- WHAT IS BEING ASKED: Convert every line of all the items below into a single numbered list, dropping any blank lines.

Data records:

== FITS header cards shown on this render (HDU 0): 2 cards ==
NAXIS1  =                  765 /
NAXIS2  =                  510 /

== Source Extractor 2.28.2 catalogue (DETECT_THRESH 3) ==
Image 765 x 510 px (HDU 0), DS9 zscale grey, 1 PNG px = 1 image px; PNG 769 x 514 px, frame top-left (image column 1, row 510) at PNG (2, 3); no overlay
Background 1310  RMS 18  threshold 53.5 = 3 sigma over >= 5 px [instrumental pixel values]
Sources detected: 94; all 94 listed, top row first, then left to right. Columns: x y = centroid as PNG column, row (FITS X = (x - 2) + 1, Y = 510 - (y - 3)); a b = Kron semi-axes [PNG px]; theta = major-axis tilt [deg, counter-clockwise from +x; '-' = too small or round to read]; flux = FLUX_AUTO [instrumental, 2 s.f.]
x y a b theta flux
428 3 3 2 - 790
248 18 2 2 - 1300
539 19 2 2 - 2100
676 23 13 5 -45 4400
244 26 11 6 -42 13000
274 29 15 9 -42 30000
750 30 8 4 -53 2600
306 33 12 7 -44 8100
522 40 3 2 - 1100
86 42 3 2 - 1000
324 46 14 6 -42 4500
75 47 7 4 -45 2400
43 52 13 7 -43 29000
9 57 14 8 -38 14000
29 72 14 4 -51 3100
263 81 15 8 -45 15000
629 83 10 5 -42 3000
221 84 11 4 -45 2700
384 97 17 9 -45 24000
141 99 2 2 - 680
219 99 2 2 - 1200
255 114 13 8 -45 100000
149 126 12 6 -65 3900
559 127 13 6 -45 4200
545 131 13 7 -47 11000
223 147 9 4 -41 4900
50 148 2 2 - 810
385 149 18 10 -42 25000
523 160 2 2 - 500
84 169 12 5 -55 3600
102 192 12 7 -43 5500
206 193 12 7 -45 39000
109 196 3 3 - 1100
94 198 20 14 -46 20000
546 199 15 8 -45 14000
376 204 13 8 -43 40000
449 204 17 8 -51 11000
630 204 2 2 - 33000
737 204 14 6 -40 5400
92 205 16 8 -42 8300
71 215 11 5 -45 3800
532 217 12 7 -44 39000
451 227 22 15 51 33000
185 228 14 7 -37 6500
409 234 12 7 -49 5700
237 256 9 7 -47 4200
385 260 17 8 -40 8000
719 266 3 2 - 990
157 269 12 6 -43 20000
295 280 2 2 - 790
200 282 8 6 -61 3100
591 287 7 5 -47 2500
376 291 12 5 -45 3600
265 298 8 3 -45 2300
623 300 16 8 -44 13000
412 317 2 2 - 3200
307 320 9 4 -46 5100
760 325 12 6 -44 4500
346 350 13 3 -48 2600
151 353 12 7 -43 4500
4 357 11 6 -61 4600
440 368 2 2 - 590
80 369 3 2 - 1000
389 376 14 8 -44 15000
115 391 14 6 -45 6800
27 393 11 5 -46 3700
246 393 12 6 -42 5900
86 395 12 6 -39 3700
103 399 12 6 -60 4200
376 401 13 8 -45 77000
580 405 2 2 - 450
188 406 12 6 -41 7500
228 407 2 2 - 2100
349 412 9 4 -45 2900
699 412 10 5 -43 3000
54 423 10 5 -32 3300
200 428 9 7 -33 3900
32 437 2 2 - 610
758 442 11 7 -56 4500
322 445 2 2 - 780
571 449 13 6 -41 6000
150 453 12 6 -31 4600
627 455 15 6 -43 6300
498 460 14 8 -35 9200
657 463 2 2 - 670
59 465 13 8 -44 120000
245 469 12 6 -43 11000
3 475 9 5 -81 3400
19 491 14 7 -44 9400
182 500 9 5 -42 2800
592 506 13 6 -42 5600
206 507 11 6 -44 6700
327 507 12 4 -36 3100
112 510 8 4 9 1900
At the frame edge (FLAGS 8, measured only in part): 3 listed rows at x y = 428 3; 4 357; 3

- SOLVED PROBLEM:
1. == FITS header cards shown on this render (HDU 0): 2 cards ==
2. NAXIS1  =                  765 /
3. NAXIS2  =                  510 /
4. == Source Extractor 2.28.2 catalogue (DETECT_THRESH 3) ==
5. Image 765 x 510 px (HDU 0), DS9 zscale grey, 1 PNG px = 1 image px; PNG 769 x 514 px, frame top-left (image column 1, row 510) at PNG (2, 3); no overlay
6. Background 1310  RMS 18  threshold 53.5 = 3 sigma over >= 5 px [instrumental pixel values]
7. Sources detected: 94; all 94 listed, top row first, then left to right. Columns: x y = centroid as PNG column, row (FITS X = (x - 2) + 1, Y = 510 - (y - 3)); a b = Kron semi-axes [PNG px]; theta = major-axis tilt [deg, counter-clockwise from +x; '-' = too small or round to read]; flux = FLUX_AUTO [instrumental, 2 s.f.]
8. x y a b theta flux
9. 428 3 3 2 - 790
10. 248 18 2 2 - 1300
11. 539 19 2 2 - 2100
12. 676 23 13 5 -45 4400
13. 244 26 11 6 -42 13000
14. 274 29 15 9 -42 30000
15. 750 30 8 4 -53 2600
16. 306 33 12 7 -44 8100
17. 522 40 3 2 - 1100
18. 86 42 3 2 - 1000
19. 324 46 14 6 -42 4500
20. 75 47 7 4 -45 2400
21. 43 52 13 7 -43 29000
22. 9 57 14 8 -38 14000
23. 29 72 14 4 -51 3100
24. 263 81 15 8 -45 15000
25. 629 83 10 5 -42 3000
26. 221 84 11 4 -45 2700
27. 384 97 17 9 -45 24000
28. 141 99 2 2 - 680
29. 219 99 2 2 - 1200
30. 255 114 13 8 -45 100000
31. 149 126 12 6 -65 3900
32. 559 127 13 6 -45 4200
33. 545 131 13 7 -47 11000
34. 223 147 9 4 -41 4900
35. 50 148 2 2 - 810
36. 385 149 18 10 -42 25000
37. 523 160 2 2 - 500
38. 84 169 12 5 -55 3600
39. 102 192 12 7 -43 5500
40. 206 193 12 7 -45 39000
41. 109 196 3 3 - 1100
42. 94 198 20 14 -46 20000
43. 546 199 15 8 -45 14000
44. 376 204 13 8 -43 40000
45. 449 204 17 8 -51 11000
46. 630 204 2 2 - 33000
47. 737 204 14 6 -40 5400
48. 92 205 16 8 -42 8300
49. 71 215 11 5 -45 3800
50. 532 217 12 7 -44 39000
51. 451 227 22 15 51 33000
52. 185 228 14 7 -37 6500
53. 409 234 12 7 -49 5700
54. 237 256 9 7 -47 4200
55. 385 260 17 8 -40 8000
56. 719 266 3 2 - 990
57. 157 269 12 6 -43 20000
58. 295 280 2 2 - 790
59. 200 282 8 6 -61 3100
60. 591 287 7 5 -47 2500
61. 376 291 12 5 -45 3600
62. 265 298 8 3 -45 2300
63. 623 300 16 8 -44 13000
64. 412 317 2 2 - 3200
65. 307 320 9 4 -46 5100
66. 760 325 12 6 -44 4500
67. 346 350 13 3 -48 2600
68. 151 353 12 7 -43 4500
69. 4 357 11 6 -61 4600
70. 440 368 2 2 - 590
71. 80 369 3 2 - 1000
72. 389 376 14 8 -44 15000
73. 115 391 14 6 -45 6800
74. 27 393 11 5 -46 3700
75. 246 393 12 6 -42 5900
76. 86 395 12 6 -39 3700
77. 103 399 12 6 -60 4200
78. 376 401 13 8 -45 77000
79. 580 405 2 2 - 450
80. 188 406 12 6 -41 7500
81. 228 407 2 2 - 2100
82. 349 412 9 4 -45 2900
83. 699 412 10 5 -43 3000
84. 54 423 10 5 -32 3300
85. 200 428 9 7 -33 3900
86. 32 437 2 2 - 610
87. 758 442 11 7 -56 4500
88. 322 445 2 2 - 780
89. 571 449 13 6 -41 6000
90. 150 453 12 6 -31 4600
91. 627 455 15 6 -43 6300
92. 498 460 14 8 -35 9200
93. 657 463 2 2 - 670
94. 59 465 13 8 -44 120000
95. 245 469 12 6 -43 11000
96. 3 475 9 5 -81 3400
97. 19 491 14 7 -44 9400
98. 182 500 9 5 -42 2800
99. 592 506 13 6 -42 5600
100. 206 507 11 6 -44 6700
101. 327 507 12 4 -36 3100
102. 112 510 8 4 9 1900
103. At the frame edge (FLAGS 8, measured only in part): 3 listed rows at x y = 428 3; 4 357; 3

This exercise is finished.